To the creditor, the Blanket Clause mitigates the exposure to the risk of non-payment of several loans, given that the security of the mortgage stipulation covers not only the amount initially agreed upon by the parties but also includes “all other loans or advances already obtained, or still to be obtained” by the debtor. As plainly expounded in decided cases, the dragnet clause subsumes all debts of past and future origins that enable the parties to provide continuous dealings, the nature or extent of which may not be known or anticipated at the time, and therefore avoid the expense and inconvenience of executing a new security on each new transaction (See: Unionbank vs. Court of Appeals, G.R. No. 164910, September 30, 2005, reiterated in Producers Bank vs. Excelsa Industries, G.R. No. 152071, May 8, 2009).

The dragnet clause has been consistently declared valid in a long line of Philippine jurisprudence. In Banate v. Philippine Countryside Rural Bank (Liloan, Cebu), Inc., (G.R. No. 163825, July 13, 2010), the High Court held that while the general rule is that a mortgage liability is usually limited to the amount mentioned in the contract, the amounts named as consideration in a contract of mortgage do not limit the amount for which the mortgage may stand as security if, from the four corners of the instrument, the intent to secure future and other indebtedness can be gathered.  The cross-collateral stipulation in the mortgage contract between the parties is thus simply a variety of a dragnet clause. After agreeing to such stipulation, the mortgagor cannot insist that the subject properties be released from the mortgage because the security covers not only the subject loan but other loans as well

On the part of the debtor, however, he should observe reasonable caution and preferably, seek legal advice before signing real estate mortgage contracts containing dragnet clauses. Payment of the principal loan which the parties initially considered will not necessarily permit him to demand the release of the mortgage if the security agreement obviously incorporates the Blanket Clause. In fact,  even if another security is given for a subsequent loan, that alone will not necessarily remove such loan from the sphere of operation of the Dragnet Clause in the previous real estate mortgage contract, so long as the terms of the Dragnet Clause are clear.

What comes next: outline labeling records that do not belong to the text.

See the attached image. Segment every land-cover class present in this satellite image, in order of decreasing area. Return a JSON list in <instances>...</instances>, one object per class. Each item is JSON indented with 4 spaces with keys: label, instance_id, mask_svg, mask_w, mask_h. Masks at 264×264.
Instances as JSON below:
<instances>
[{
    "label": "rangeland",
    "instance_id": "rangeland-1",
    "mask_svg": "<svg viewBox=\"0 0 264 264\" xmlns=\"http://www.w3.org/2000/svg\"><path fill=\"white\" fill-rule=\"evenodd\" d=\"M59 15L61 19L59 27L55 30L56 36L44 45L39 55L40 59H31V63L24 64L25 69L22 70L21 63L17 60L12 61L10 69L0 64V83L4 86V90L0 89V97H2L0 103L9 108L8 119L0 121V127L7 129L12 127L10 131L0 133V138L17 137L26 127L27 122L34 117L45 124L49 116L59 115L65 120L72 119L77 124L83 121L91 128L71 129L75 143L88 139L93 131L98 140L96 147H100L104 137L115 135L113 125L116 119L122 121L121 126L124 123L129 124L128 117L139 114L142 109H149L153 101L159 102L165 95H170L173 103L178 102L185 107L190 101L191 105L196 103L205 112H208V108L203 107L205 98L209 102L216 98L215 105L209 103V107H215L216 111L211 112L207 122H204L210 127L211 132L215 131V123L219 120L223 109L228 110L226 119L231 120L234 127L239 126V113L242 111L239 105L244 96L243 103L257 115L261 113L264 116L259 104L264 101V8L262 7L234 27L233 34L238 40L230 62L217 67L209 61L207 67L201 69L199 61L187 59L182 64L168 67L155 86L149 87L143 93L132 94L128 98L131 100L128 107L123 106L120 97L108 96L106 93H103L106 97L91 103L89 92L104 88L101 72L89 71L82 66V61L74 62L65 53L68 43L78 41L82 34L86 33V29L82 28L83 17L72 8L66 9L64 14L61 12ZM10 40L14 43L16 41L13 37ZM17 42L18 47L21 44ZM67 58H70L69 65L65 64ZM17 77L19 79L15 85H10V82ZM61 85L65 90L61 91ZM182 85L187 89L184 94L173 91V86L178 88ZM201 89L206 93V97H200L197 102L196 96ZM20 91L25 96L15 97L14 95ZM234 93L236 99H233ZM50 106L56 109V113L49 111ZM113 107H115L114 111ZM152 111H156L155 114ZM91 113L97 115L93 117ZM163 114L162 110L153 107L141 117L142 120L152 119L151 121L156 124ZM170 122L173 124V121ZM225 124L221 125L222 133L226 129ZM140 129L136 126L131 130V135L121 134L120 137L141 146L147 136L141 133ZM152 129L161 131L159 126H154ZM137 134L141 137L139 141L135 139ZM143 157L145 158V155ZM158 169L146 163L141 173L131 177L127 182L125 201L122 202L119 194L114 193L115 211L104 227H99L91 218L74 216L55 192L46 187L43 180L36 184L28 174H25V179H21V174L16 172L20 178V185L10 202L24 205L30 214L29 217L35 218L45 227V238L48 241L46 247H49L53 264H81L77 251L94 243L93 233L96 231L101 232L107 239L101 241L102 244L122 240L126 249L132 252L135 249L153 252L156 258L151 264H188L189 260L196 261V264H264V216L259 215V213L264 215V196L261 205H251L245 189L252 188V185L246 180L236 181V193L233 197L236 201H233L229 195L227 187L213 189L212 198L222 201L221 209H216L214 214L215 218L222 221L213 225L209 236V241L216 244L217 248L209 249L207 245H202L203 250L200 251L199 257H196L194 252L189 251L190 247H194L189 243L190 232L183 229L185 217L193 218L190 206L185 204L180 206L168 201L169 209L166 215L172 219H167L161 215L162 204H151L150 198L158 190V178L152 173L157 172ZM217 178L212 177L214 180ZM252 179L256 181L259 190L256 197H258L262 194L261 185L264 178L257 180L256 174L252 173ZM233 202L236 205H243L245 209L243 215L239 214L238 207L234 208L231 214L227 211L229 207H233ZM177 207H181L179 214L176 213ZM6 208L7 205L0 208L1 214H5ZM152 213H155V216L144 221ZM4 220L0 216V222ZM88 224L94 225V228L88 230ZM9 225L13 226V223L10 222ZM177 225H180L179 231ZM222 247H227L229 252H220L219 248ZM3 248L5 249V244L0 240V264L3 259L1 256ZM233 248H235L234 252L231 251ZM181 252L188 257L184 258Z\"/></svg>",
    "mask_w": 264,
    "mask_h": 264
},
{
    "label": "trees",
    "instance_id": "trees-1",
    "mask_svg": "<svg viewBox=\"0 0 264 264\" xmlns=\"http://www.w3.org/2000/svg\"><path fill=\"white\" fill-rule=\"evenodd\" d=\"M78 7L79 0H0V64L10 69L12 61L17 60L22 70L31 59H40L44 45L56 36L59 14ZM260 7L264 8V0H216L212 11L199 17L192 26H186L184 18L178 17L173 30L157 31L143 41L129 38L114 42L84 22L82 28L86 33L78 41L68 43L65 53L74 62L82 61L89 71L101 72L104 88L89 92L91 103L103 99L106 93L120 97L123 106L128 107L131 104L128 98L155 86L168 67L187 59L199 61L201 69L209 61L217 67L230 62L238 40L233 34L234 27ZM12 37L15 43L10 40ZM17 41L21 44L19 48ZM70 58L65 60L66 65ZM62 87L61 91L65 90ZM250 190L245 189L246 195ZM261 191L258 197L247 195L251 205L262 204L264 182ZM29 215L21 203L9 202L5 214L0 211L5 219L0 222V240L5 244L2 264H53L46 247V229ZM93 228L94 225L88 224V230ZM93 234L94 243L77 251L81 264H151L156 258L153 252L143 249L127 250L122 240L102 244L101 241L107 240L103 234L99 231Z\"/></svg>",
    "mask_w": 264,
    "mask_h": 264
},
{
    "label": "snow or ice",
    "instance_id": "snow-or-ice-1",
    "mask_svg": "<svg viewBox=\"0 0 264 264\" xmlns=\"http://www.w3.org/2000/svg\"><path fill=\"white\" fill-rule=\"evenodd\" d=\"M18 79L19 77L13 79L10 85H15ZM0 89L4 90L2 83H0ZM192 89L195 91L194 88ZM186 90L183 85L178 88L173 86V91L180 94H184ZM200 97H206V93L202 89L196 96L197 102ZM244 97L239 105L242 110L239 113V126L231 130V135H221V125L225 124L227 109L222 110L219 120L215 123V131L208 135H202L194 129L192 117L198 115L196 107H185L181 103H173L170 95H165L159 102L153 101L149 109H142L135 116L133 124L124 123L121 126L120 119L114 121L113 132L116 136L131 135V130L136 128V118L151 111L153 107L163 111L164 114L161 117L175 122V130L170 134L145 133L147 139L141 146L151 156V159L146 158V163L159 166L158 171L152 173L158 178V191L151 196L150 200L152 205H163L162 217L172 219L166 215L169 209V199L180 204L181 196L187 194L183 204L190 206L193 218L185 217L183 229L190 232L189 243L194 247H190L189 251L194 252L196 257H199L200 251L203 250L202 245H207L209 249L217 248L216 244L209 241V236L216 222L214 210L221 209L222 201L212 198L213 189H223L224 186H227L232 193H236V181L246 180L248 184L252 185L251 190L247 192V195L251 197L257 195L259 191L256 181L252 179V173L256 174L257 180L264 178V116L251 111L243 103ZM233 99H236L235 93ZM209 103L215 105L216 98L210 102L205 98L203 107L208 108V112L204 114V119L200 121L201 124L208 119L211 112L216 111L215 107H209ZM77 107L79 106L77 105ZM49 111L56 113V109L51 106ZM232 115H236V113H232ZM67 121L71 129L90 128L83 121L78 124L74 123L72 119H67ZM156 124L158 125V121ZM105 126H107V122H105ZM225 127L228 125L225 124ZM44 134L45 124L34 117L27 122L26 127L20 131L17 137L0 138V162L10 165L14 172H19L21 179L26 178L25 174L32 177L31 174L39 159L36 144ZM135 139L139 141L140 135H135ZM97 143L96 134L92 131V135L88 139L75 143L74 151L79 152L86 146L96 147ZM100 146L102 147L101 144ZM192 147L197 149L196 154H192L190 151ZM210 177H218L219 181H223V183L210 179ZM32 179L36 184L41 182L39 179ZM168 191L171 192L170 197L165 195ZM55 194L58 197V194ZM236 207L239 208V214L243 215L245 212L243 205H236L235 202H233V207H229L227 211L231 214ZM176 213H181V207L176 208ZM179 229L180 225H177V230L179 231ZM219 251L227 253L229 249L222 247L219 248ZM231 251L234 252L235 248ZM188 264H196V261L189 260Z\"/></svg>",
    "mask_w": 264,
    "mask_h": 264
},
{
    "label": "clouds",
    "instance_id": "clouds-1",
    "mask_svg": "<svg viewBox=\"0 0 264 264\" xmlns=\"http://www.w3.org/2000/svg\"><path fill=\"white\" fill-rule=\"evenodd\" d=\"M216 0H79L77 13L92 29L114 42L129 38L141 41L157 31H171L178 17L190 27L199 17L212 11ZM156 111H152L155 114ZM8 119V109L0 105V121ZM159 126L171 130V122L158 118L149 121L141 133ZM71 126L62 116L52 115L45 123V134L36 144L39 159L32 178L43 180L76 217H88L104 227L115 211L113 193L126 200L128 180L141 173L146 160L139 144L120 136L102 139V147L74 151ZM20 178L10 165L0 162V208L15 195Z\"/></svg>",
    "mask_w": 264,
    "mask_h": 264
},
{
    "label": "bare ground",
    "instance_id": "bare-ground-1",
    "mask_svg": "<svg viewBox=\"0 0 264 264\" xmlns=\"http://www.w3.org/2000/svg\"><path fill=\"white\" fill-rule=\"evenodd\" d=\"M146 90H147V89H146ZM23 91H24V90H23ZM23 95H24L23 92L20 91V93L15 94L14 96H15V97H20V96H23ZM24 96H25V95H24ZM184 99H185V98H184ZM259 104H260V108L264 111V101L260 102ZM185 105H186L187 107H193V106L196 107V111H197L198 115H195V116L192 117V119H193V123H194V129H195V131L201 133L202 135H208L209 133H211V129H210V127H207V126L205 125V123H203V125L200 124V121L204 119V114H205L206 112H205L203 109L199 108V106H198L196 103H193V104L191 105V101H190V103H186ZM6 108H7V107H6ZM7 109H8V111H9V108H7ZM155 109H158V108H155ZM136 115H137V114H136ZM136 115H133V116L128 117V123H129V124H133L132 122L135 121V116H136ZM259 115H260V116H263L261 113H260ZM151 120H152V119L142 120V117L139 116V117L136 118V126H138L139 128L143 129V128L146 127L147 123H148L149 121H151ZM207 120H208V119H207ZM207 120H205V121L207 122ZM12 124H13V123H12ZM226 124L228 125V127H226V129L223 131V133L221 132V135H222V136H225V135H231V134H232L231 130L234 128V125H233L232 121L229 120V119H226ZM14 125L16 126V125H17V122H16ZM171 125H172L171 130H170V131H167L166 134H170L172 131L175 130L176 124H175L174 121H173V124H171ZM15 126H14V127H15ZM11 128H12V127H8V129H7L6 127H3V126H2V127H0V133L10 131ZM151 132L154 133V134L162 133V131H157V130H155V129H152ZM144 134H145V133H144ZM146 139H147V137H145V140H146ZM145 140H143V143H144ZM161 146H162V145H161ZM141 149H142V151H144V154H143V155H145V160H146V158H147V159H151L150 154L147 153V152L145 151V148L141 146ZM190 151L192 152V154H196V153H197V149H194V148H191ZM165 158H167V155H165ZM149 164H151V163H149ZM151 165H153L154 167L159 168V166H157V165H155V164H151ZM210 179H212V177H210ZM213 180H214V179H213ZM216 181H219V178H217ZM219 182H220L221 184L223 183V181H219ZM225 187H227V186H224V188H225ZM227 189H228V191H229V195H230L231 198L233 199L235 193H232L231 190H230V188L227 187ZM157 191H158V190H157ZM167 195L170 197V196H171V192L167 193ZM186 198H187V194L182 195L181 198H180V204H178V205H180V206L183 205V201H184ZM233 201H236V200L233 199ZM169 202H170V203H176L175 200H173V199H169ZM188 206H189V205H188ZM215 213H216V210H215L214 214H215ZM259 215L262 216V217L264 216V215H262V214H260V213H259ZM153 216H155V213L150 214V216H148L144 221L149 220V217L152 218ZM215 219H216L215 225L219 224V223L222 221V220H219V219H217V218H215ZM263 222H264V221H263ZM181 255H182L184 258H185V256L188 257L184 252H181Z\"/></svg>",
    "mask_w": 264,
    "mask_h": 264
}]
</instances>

Perhaps, the sturdiest  succor that the debtor may have against the pitfall of Dragnet Clause is the declared policy that such clauses are carefully scrutinized and strictly construed and when classified as  contracts of adhesion, any ambiguity in the mortgage contract  will be construed against the party who drafted it, usually the one who typically stands in the stronger contractual position to dictate the terms of the agreement and in the preparation the loan documents — the Creditor.